Thursday, September 18, 2008

Author Steve Almond: Just a guy

So today I met the Candy Guy and he signed my book.

For a comedian of sorts, sections of Steve Almond's writing can be downright depressing. Black moods of loneliness and self-loathing seep in between zany descriptions and politically-packed zingers.

He managed to be just as depressing in person as he is on paper.

But at least he's honest.

Not all writers are willing to enumerate their countless rejections by magazines and book publishers. Not all human beings are willing to admit that they have been confused or depressed or lonely in long stretches.

I think that's what's attractive about Almond. He holds nothing back, or at least he convinces his audience he's letting it all hang out. He tells all, even what we didn't ask to know, as the title of his latest collection of short stories, (Not That You Asked), acknowledges. He exposes himself for our benefit. His brutal introspection dredges up questions we've avoided facing.

Maybe he's a little egocentric. Maybe he's arrogant. Perhaps it is true that he called his students at Boston College names like "whore" and "goatf*cker"...before he quit teaching in protest of Condoleeza Rice's recent guest appearance at the school.

(As an interesting sidenote, while he was teaching, he offered extra credit to students who gave him mix CDs... Rob, what is it with writing profs bribing students for music?)
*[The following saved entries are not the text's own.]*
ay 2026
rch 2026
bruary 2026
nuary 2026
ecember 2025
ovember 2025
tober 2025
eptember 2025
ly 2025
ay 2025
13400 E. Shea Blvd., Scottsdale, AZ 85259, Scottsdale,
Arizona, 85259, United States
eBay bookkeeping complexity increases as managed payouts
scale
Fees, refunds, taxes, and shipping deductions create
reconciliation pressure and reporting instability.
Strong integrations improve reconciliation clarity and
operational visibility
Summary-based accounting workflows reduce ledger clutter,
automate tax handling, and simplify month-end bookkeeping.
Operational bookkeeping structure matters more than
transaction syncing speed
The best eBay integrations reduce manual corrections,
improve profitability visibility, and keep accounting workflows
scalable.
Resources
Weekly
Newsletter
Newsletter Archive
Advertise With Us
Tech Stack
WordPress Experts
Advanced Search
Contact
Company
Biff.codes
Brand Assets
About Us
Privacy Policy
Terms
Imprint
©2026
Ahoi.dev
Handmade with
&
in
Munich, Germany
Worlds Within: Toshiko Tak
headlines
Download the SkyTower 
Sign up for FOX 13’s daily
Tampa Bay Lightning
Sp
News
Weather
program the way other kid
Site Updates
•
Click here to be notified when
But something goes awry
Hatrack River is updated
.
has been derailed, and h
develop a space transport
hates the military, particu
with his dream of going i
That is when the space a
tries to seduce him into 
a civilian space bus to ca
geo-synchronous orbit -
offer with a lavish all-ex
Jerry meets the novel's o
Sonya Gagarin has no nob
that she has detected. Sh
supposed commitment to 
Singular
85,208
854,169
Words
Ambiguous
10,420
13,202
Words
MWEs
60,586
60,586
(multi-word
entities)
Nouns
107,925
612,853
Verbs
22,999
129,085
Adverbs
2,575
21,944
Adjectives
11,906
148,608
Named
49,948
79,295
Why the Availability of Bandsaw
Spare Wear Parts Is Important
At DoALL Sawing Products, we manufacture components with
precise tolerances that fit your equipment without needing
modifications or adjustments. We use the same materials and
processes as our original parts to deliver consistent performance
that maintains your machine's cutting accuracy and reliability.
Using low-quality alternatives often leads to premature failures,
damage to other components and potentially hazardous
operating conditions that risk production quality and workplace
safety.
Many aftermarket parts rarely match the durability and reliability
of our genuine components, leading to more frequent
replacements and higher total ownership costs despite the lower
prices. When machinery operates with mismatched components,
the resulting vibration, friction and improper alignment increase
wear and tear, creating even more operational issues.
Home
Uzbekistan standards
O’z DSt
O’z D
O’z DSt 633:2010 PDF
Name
We like to think that writers are quirky and eccentric, infinitely more interesting than ourselves. And maybe some of them are. But they're real people too.

Yeah, Steve Almond is a published writer (which, for unpublished writers, is pretty big stuff). But maybe he's just a guy. Some guy who started as a journalist at a paper in Texas, who writes because he likes it. Somebody who spends twelve hours a day staring at a blank screen or writing bad sentences before he writes something good.

You could do that.

[See Steve Almond read tonight at 7:30 in the Wege Ballroom.
Visit his website here.]

1 comment:

Anonymous said...

I remember this book! I flipped through it in your dormroom last year... Time went by so fast.